◆ **Exercise description**:
Show each line of the data that contains the string "instances". Case counts.

◆ **Provided records**:
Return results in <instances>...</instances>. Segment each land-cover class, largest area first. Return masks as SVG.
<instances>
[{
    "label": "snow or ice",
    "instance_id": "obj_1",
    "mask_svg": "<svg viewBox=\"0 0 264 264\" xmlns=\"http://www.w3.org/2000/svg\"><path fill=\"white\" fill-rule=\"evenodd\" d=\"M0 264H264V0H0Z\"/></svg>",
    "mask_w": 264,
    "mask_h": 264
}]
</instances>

◆ **Complete response**:
Return results in <instances>...</instances>. Segment each land-cover class, largest area first. Return masks as SVG.
<instances>
</instances>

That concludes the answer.